Le trompettiste de jazz Ambrose Akinmusire avec le vétéran de la guitare Bill Frisell : tension entre le bruissement du feuillage et le cri soudain d’un hibou

‘Une répétition stridente kew-ick au cours de la nuit; C’est ainsi qu’on reconnaît la chouette hulotte. La petite chouette produit un « fausset » KIE-ew‘, le hibou des marais est silencieux, son cri d’alarme est un ‘nasal’ fouillis, fouillis, fouillis‘. C’est ce qui est dit dans l’ANWB Bird Guide of Europe et c’est à cela que sonne samedi soir la trompette d’Ambrose Akinmusire qui a présenté son projet’Chanson du hibou‘ performe.

La plupart des hiboux ne chantent pas, ils crient, et plusieurs fois le trompettiste phénoménal hurle à travers son instrument. Pourtant, ce n’est toujours qu’une perturbation momentanée de la nuit lente et mélodieuse. Parce qu’avec le célèbre guitariste Bill Frisell et le batteur Gregory Hutchinson, ce n’est jamais purement abstrait ou impressionniste. C’est ce que devrait être une soirée jazz : sombre, sans paroles ni explications, imprévisible et excitante et toujours avec un filet de sécurité bluesy tendu par les meilleurs musiciens.

Depuis plus de dix ans qu’Akinmusire se présente au grand public du jazz, il s’est développé à une vitesse vertigineuse. Après des collaborations avec Marcus Miller et Kendrick Lamar, entre autres, les meilleurs albums sont sortis sur Blue Note, avec des déclarations explicites et une faim et un contrôle à la Miles Davis. Il se présente désormais comme un hibou réfléchi sur son nouveau label Nonesuch Records. Le son introspectif reste intact sur scène, mais à plusieurs reprises la chouette quitte son perchoir et s’envole aux abords de la ville.

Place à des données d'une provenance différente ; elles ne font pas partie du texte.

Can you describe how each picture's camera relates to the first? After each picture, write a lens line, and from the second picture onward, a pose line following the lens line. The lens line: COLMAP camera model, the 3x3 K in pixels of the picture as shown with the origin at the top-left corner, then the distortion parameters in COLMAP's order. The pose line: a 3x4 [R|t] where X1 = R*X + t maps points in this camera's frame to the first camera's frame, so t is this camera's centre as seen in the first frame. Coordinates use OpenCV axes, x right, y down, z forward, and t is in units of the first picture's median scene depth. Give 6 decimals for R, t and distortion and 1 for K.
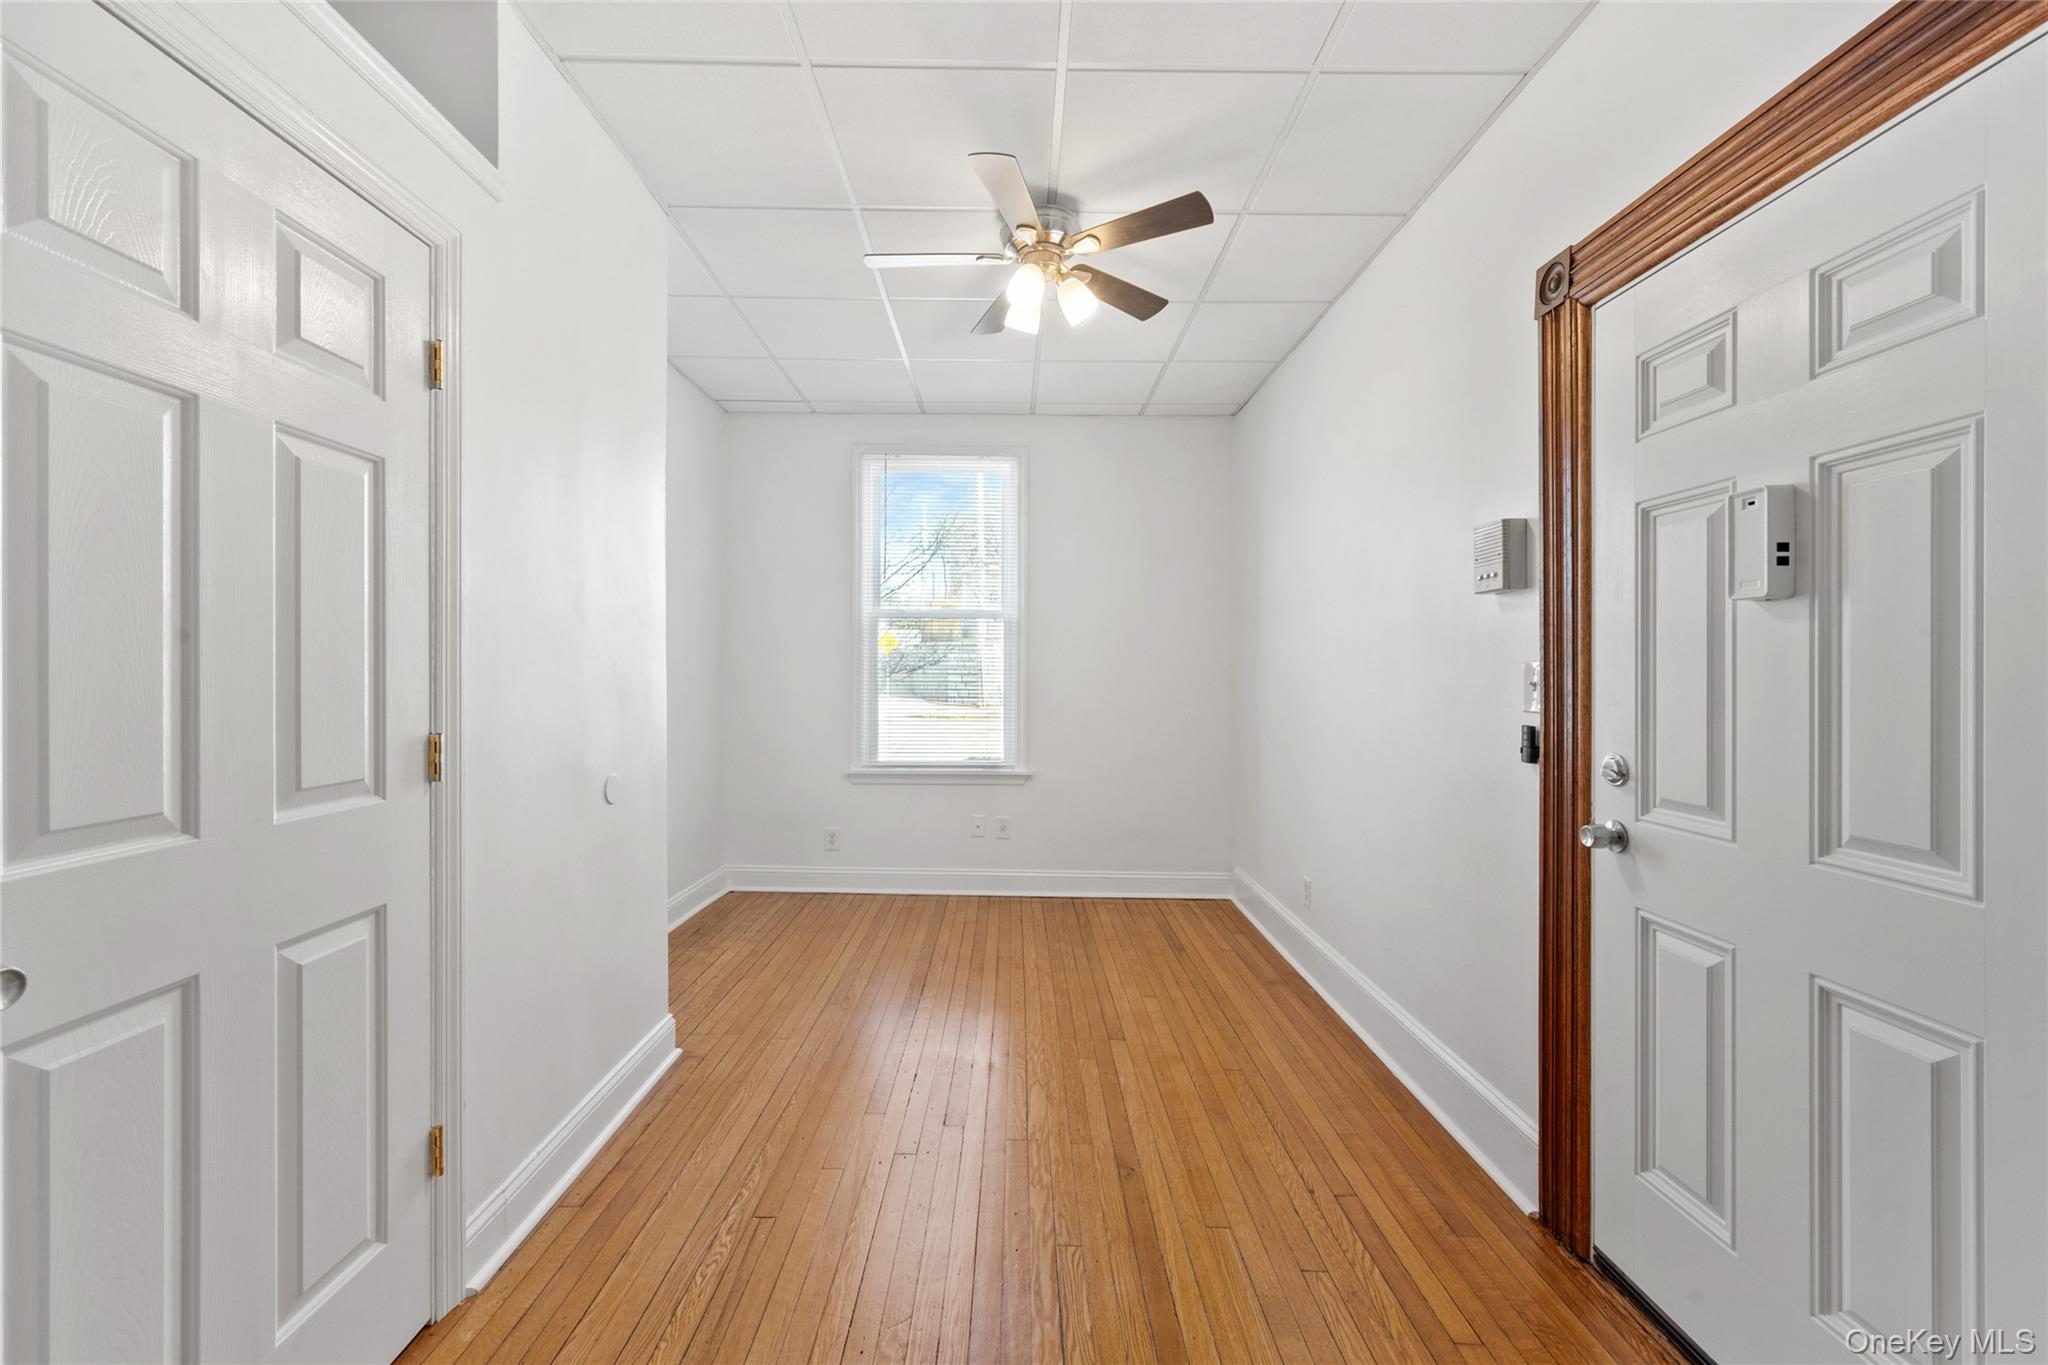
lens RADIAL K [[817.0, 0, 1032.1], [0, 817.0, 668.5], [0, 0, 1]] dist [-0.001849, 0.000038]
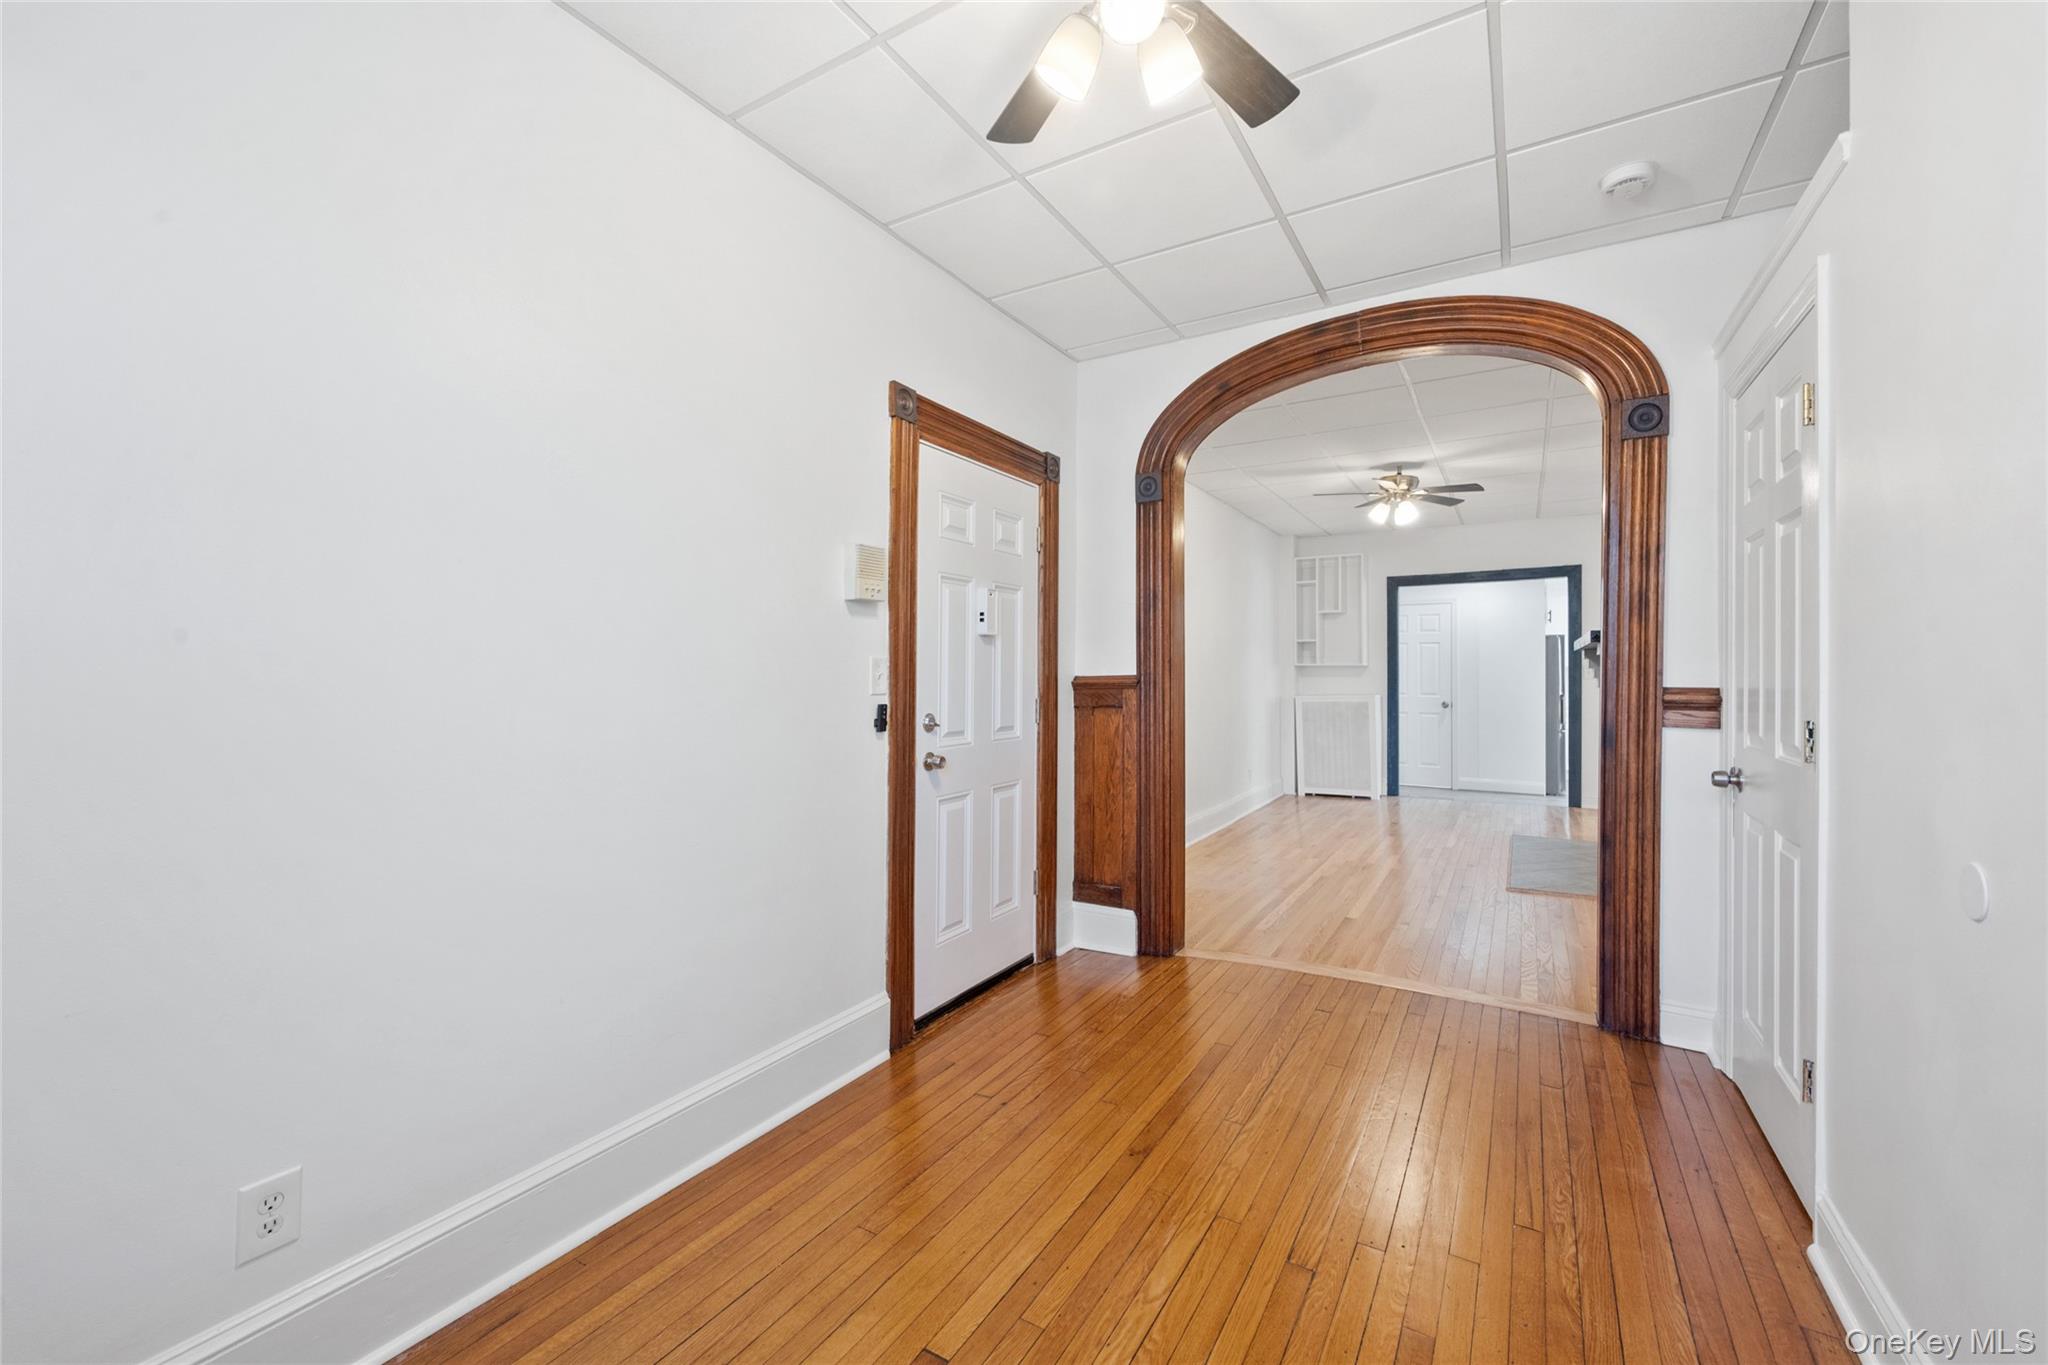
lens RADIAL K [[817.0, 0, 1032.1], [0, 817.0, 668.5], [0, 0, 1]] dist [-0.001849, 0.000038]
pose [[-0.846885, 0.000540, 0.531776, -0.327471], [-0.005489, 0.999937, -0.009757, 0.023359], [-0.531748, -0.011183, -0.846829, 2.031698]]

Lors de cette tournée, le batteur Herlin Riley a été remplacé par Hutchinson, qui sait très bien gérer le style Nouvelle-Orléans de Riley. Quand Hutchinson joue le morceau ‘M. Riley‘ s’ouvre sur le rythme de deuxième ligne des fanfares, Frisell ajoute une boucle de guitare d’une simplicité trompeuse. C’est alors à Akinmusire de démêler complètement cette structure simple en quelques mesures et de la confondre en un enchevêtrement. Une brève tendance au free jazz de la part du trompettiste est remise au diapason par Frisell avec, tout à fait exceptionnellement, un son rock brièvement prononcé, accompagné de roulements militants de Hutchinson.

C’est la grande ville par une nuit étouffante. Le rythme est assez lent pendant une heure et demie. Il y a le long et doux reggae jazz, où il est frappant de voir avec quelle facilité Akinmusire s’efface, il y a le style minimaliste de Frisell, mais il y a surtout les contrastes remarquables entre le bruissement des feuillages et les cris soudains.

Chanson du hibou, le projet s’appelle. Même s’il y a peu de hiboux qui chantent des chansons, il y a toujours le patron suprême du crépuscule, le Grand-duc. ‘Chantez profondément, résonnant OE-hein», un cri « étonnamment doux de près, mais toujours audible à 1,5-4 km de distance ». Dans les moments où Akinmusire joue ces notes douces et rondes, tout est bon, beau et royal, comme devrait l’être une soirée jazz.